■ 本文
副大臣・大臣政務官会見

長安副大臣就任会見要旨

2012年10月10日(水) 15:03 ~ 15:26
国土交通省会見室
長安 豊 副大臣 

質疑応答

 10月2日に国土交通副大臣を拝命いたしました長安でございます。
よろしくお願いいたします。
2009年に政権交代をさせていただき、政権交代直後は、この国交省の政務官を拝命したわけであります。
それから退任後2年が経って、また再び、この国土交通省に戻ってこれたというのは感慨深い思いでございます。
やはり今回副大臣を拝命したこのタイミングというのは、任期が1年を切る中のタイミングでございます。
そういう意味では、この間取り組んできた成長戦略など、また民主党政権が手掛けてきた改革をしっかりと仕上げ、また成果に結びつけていきたいと考えております。

■ 抽出行一覧
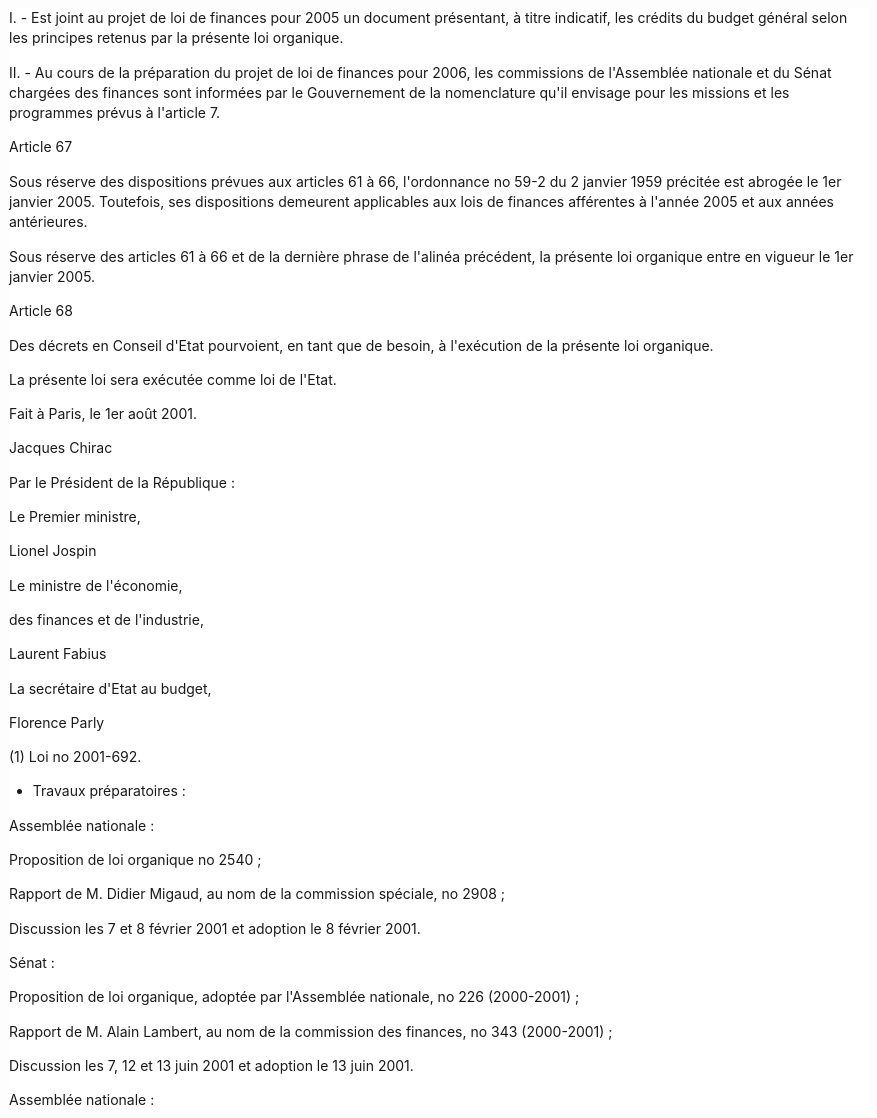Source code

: I. - Est joint au projet de loi de finances pour 2005 un document présentant, à titre indicatif, les crédits du budget général selon les principes retenus par la présente loi organique.

II. - Au cours de la préparation du projet de loi de finances pour 2006, les commissions de l'Assemblée nationale et du Sénat chargées des finances sont informées par le Gouvernement de la nomenclature qu'il envisage pour les missions et les programmes prévus à l'article 7.

Article 67

Sous réserve des dispositions prévues aux articles 61 à 66, l'ordonnance no 59-2 du 2 janvier 1959 précitée est abrogée le 1er janvier 2005. Toutefois, ses dispositions demeurent applicables aux lois de finances afférentes à l'année 2005 et aux années antérieures.

Sous réserve des articles 61 à 66 et de la dernière phrase de l'alinéa précédent, la présente loi organique entre en vigueur le 1er janvier 2005.

Article 68

Des décrets en Conseil d'Etat pourvoient, en tant que de besoin, à l'exécution de la présente loi organique.

La présente loi sera exécutée comme loi de l'Etat.

Fait à Paris, le 1er août 2001.

Jacques Chirac

Par le Président de la République :

Le Premier ministre,

Lionel Jospin

Le ministre de l'économie,

des finances et de l'industrie,

Laurent Fabius

La secrétaire d'Etat au budget,

Florence Parly

(1) Loi no 2001-692.

- Travaux préparatoires :

Assemblée nationale :

Proposition de loi organique no 2540 ;

Rapport de M. Didier Migaud, au nom de la commission spéciale, no 2908 ;

Discussion les 7 et 8 février 2001 et adoption le 8 février 2001.

Sénat :

Proposition de loi organique, adoptée par l'Assemblée nationale, no 226 (2000-2001) ;

Rapport de M. Alain Lambert, au nom de la commission des finances, no 343 (2000-2001) ;

Discussion les 7, 12 et 13 juin 2001 et adoption le 13 juin 2001.

Assemblée nationale :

■ 演習のねらい
会見要旨において、長安副大臣が成長戦略や民主党政権の改革を仕上げて成果に結びつけたいと述べた理由を、本文の記述に基づき1～3文で説明せよ。 上記の行は、会見要旨とは別個の資料である。

■ 出力結果
副大臣を拝命した時期が、任期が1年を切る中のタイミングだからである。そのため、これまで取り組んできた成長戦略や民主党政権が手掛けてきた改革をしっかりと仕上げ、成果に結びつけたいと述べている。